_Your instructions_
Each line holding the word "with" must appear in the answer, copied from the entries.

##########

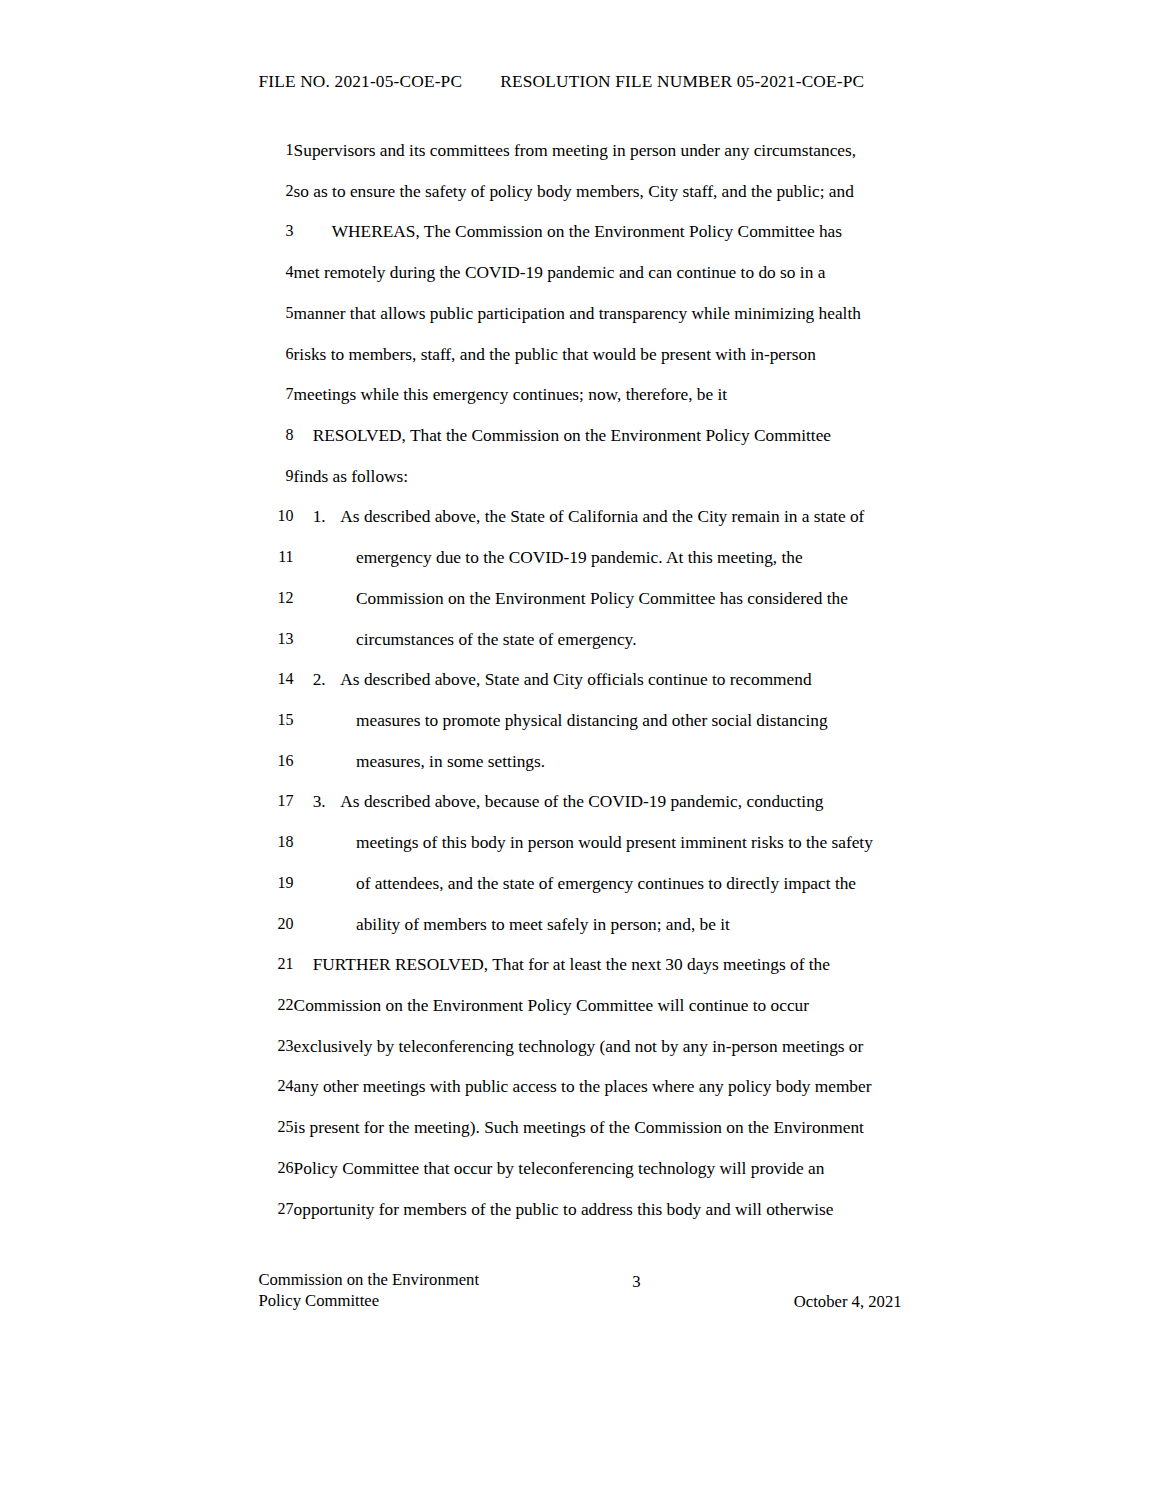FILE NO. 2021-05-COE-PC RESOLUTION FILE NUMBER 05-2021-COE-PC
| 1 | Supervisors and its committees from meeting in person under any circumstances, |
| 2 | so as to ensure the safety of policy body members, City staff, and the public; and |
| 3 | WHEREAS, The Commission on the Environment Policy Committee has |
| 4 | met remotely during the COVID-19 pandemic and can continue to do so in a |
| 5 | manner that allows public participation and transparency while minimizing health |
| 6 | risks to members, staff, and the public that would be present with in-person |
| 7 | meetings while this emergency continues; now, therefore, be it |
| 8 | RESOLVED, That the Commission on the Environment Policy Committee |
| 9 | finds as follows: |
| 10 | 1. As described above, the State of California and the City remain in a state of |
| 11 | emergency due to the COVID-19 pandemic. At this meeting, the |
| 12 | Commission on the Environment Policy Committee has considered the |
| 13 | circumstances of the state of emergency. |
| 14 | 2. As described above, State and City officials continue to recommend |
| 15 | measures to promote physical distancing and other social distancing |
| 16 | measures, in some settings. |
| 17 | 3. As described above, because of the COVID-19 pandemic, conducting |
| 18 | meetings of this body in person would present imminent risks to the safety |
| 19 | of attendees, and the state of emergency continues to directly impact the |
| 20 | ability of members to meet safely in person; and, be it |
| 21 | FURTHER RESOLVED, That for at least the next 30 days meetings of the |
| 22 | Commission on the Environment Policy Committee will continue to occur |
| 23 | exclusively by teleconferencing technology (and not by any in-person meetings or |
| 24 | any other meetings with public access to the places where any policy body member |
| 25 | is present for the meeting). Such meetings of the Commission on the Environment |
| 26 | Policy Committee that occur by teleconferencing technology will provide an |
| 27 | opportunity for members of the public to address this body and will otherwise |
Commission on the Environment
Policy Committee
3
October 4, 2021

##########

_Task response_
| 6 | risks to members, staff, and the public that would be present with in-person |
| 24 | any other meetings with public access to the places where any policy body member |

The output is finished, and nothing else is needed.